While partying is a big aspect of college life most people look forward to, it is important to stay aware of proper party etiquette and look out for your fellow partygoers. We have become completely disconnected from one another and desensitized to the idea of interacting with and protecting each other.
We spend more time tuning into the music playing and pumping in our headphones than we do with the world around us — with each other. . It is almost as if we have forgotten that we are human and what that means. This rings true for every setting we find ourselves in, even college parties.
NIAAA estimates that about 696,000 students ages 18 to 24 are assaulted by another student who has been drinking. Researchers have confirmed a long-standing finding that 1 in 5 college women experience sexual assault during their time in college. A majority of sexual assaults in college involve alcohol or other substances.
On Sept. 7, two high schoolers in attendance at a college party could have become this statistic. Aliyah Coleman, a junior family and consumer sciences major, recalled seeing two young women passed out on the street at a party while she and her friends were on their way to the car; the people they were with had left them there.
“One was worse off than the other, so I checked her pulse,” she said. “It was faint but it was there. If I didn’t feel one I was about to start CPR and call 911.”
Coleman and her friends rolled the young women onto their sides so they would not choke on their vomit in the event they would threw up. Coleman waited until their friends showed up. When the young women who had left the high schoolers appeared, they tried to justify pulling the disappearing act. Coleman did not leave the scene until after giving the young women a brief lecture, telling them that “if you come together, you leave together — no exceptions.”
Another incident occurred in September of last year when a Hendrix freshman Ivory Danuser administered Narcan to an unconscious UCA student.

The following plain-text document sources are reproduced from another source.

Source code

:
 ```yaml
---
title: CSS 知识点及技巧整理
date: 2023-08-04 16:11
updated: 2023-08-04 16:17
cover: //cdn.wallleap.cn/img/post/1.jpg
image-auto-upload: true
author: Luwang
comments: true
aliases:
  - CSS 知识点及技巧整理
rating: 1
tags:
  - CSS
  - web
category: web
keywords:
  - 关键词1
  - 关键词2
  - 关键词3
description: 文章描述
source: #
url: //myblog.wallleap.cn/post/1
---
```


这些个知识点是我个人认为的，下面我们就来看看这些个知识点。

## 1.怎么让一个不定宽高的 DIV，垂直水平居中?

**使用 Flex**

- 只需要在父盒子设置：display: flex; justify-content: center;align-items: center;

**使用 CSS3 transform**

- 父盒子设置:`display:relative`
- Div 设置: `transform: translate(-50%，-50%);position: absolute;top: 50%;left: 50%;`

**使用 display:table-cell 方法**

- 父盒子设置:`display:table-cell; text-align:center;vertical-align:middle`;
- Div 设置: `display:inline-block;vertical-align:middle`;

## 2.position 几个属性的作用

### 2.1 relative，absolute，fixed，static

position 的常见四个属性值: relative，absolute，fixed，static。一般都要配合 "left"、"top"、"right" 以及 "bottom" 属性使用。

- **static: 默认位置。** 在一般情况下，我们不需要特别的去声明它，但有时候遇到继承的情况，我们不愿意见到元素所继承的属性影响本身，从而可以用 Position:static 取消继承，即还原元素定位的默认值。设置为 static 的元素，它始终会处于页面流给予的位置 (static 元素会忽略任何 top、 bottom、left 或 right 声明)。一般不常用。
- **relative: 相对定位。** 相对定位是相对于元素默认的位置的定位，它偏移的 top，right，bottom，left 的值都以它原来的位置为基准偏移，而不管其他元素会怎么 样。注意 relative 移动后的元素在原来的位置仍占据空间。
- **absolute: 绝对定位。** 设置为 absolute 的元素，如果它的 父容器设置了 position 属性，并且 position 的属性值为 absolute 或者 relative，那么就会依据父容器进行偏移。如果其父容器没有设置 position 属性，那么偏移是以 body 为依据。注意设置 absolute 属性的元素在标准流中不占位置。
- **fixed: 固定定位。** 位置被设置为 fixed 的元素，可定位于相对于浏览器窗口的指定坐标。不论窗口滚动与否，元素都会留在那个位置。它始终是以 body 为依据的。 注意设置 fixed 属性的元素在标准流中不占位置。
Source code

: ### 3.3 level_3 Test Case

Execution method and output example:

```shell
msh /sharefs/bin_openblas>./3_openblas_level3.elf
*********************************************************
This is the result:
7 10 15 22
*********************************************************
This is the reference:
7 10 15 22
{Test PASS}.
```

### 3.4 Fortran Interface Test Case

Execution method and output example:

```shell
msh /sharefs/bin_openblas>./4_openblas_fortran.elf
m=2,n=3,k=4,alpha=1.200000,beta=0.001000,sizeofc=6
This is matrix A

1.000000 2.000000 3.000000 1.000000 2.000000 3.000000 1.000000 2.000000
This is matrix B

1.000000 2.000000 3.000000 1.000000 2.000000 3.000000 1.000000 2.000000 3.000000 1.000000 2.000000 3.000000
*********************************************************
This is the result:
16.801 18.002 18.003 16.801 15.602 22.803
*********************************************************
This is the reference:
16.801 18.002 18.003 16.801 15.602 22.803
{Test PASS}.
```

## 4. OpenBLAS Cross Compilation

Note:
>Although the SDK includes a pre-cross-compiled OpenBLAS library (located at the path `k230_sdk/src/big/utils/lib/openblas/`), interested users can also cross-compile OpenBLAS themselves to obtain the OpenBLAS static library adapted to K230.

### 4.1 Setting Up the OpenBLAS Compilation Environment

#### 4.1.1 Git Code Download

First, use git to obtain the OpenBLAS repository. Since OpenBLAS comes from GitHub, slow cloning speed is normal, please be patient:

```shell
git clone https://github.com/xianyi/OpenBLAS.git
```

Previously reported in The Echo, Danuser recalled that the student was alone and without shoes. His shirt was torn and he had bruises on his hips and blood in his nose and mouth.
Danuser and her friends were driving down Bruce Street when they spotted the young man lying on the sidewalk near Donaghey Hall. “I don’t know how I could see someone in harm and just leave them there,” Danuser said in the article published Sept. 27, 2023. “He has a life, he has a family.”
There’s no telling how many cars passed by before Danuser and her friends finally reached him, but one thing is certain — Danuser could not have been the first.
We often look with shame at the young women who left the high schoolers and the cars who passed the unconscious young man by, but we may have more in common with them than we think.
Though it is practically programmed in our DNA, we have forgotten how to care about people, so let us remind you how to do it, especially at a scene like a party.
For starters, stay with the people you came with at all times. If someone has to use the bathroom, hold your nose and join them. If someone leaves, then you leave too.
Remember to know your limits. Pretty much everyone drinks at parties, but you need to avoid becoming so intoxicated that you lose awareness of your surroundings and control of your body.
Most importantly, do not hesitate to call 911.
If you call UCAPD for an emergency service while intoxicated, you will be granted amnesty.